ACTIVITIES:
1 - In the text headed "Comparison of Examples and Comparative Examples," translate this sentence into Spanish: "Thus, the preparation method according to the present invention has an advantage that a relatively low reaction temperature can be applied."
2 - For each statement, decide whether the text headed "Comparison of Examples and Comparative Examples" supports it. Answer yes or no, and quote the deciding words.
(a) Step 4 of the Comparative Example used (trimethylsilyl)diazomethane.
(b) A reaction temperature of about 140° C. was applied in step 2 of the Comparative Example.
(c) The Example used an expensive aldehyde as its starting material.

Comparison of Examples and Comparative Examples

(34) The yields of the preparation methods of the Example and Comparative Example are shown in Table 1 below.

(35) TABLE-US-00001 TABLE 1 Example Comparative Example Total yield 28.8% 9.0% Total yield from 48.4% 9.0% 2,4-difluorophenylglycine to Chemical Formula 1

(36) As shown Table 1, it was confirmed that the Example according to the present invention could not only reduce the production cost by using inexpensive aldehyde as a starting material but also improve the yield by about 5.4 times as compared with the Comparative Example.

(37) In particular, both step 2 of Example according to the present invention and step 1 of Comparative Example used 2,4-difluorophenylglycine as a starting material. Comparing the methods for preparing the compound represented by the Chemical Formula 1 from the above step, Example according to the present invention showed a yield of about 50%, whereas Comparative Example showed a yield of 9%, thereby confirming that the yield according to the present invention was remarkably improved.

(38) In addition, in Example according to the present invention, the relatively low temperature was applied in the entire steps, whereas in step 2 of Comparative Example, the reaction temperature of about 140° C. was applied. Thus, the preparation method according to the present invention has an advantage that a relatively low reaction temperature can be applied. Furthermore, step 4 of Comparative Example used (trimethylsilyl)diazomethane which is an explosive reaction material, whereas Example according to the present invention has the advantage that such a reactant was not used.

INPUT DATA:
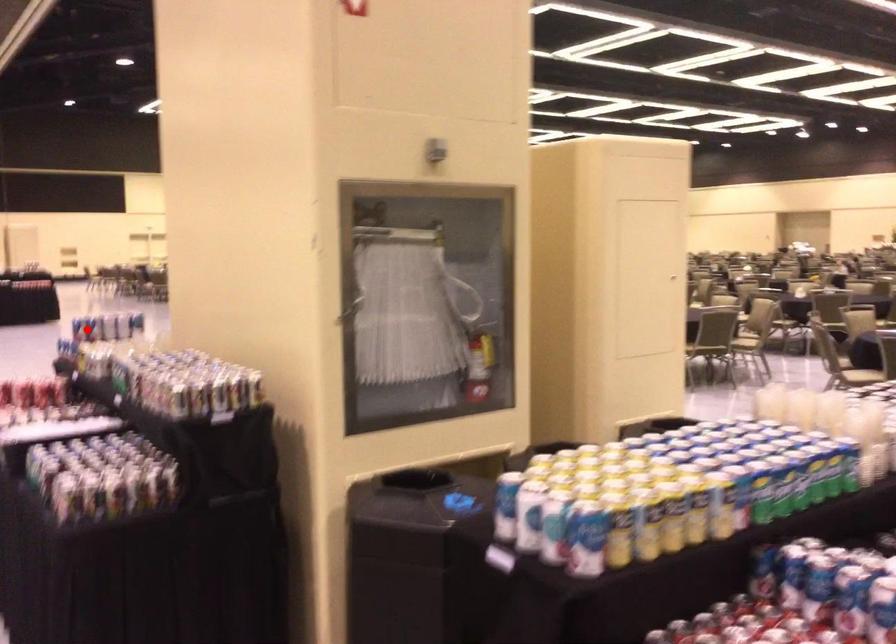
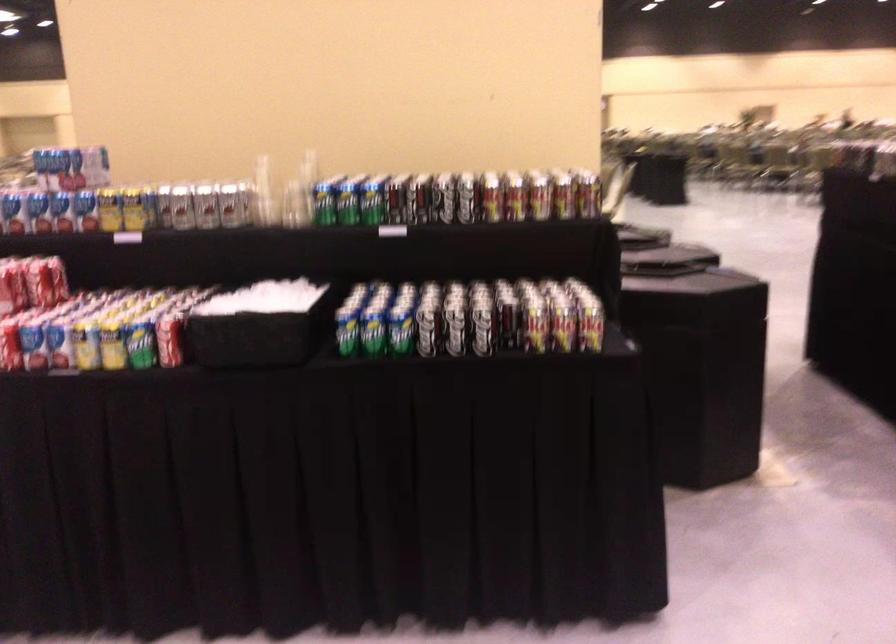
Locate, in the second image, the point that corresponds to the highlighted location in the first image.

---

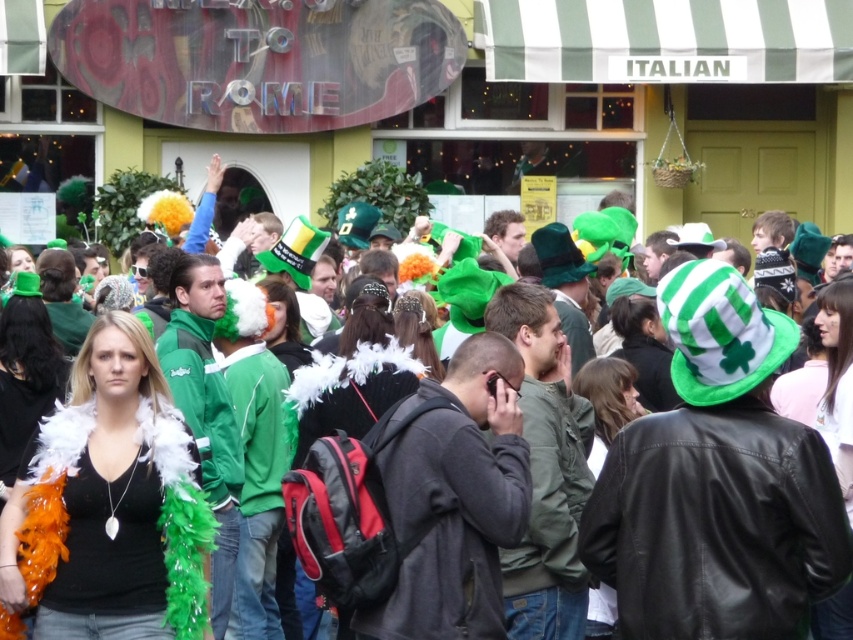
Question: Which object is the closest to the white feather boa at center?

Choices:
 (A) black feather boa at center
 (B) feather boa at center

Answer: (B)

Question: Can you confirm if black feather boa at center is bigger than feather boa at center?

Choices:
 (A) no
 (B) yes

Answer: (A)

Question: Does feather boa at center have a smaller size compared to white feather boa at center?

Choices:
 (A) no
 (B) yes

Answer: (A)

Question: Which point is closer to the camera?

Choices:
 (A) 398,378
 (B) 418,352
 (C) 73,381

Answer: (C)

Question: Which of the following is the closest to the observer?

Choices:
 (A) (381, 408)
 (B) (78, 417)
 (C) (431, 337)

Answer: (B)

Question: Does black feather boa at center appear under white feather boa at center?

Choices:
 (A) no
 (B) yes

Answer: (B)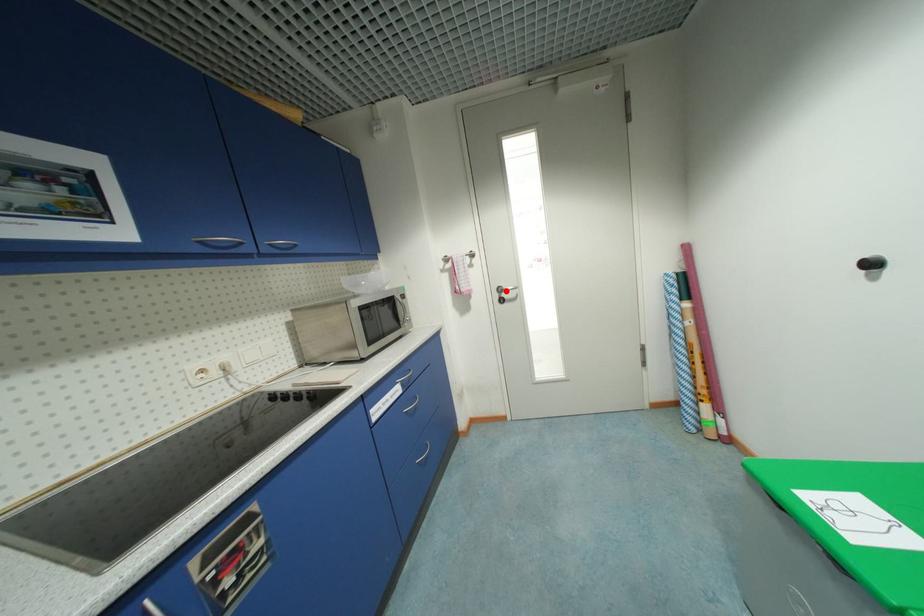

EXPECTED OUTPUTS:
1 - Así, el método de preparación según la presente invención tiene la ventaja de que se puede aplicar una temperatura de reacción relativamente baja.

2 -
(a) Yes: "step 4 of Comparative Example used (trimethylsilyl)diazomethane which is an explosive reaction material"
(b) Yes: "in step 2 of Comparative Example, the reaction temperature of about 140° C. was applied"
(c) No: "by using inexpensive aldehyde as a starting material"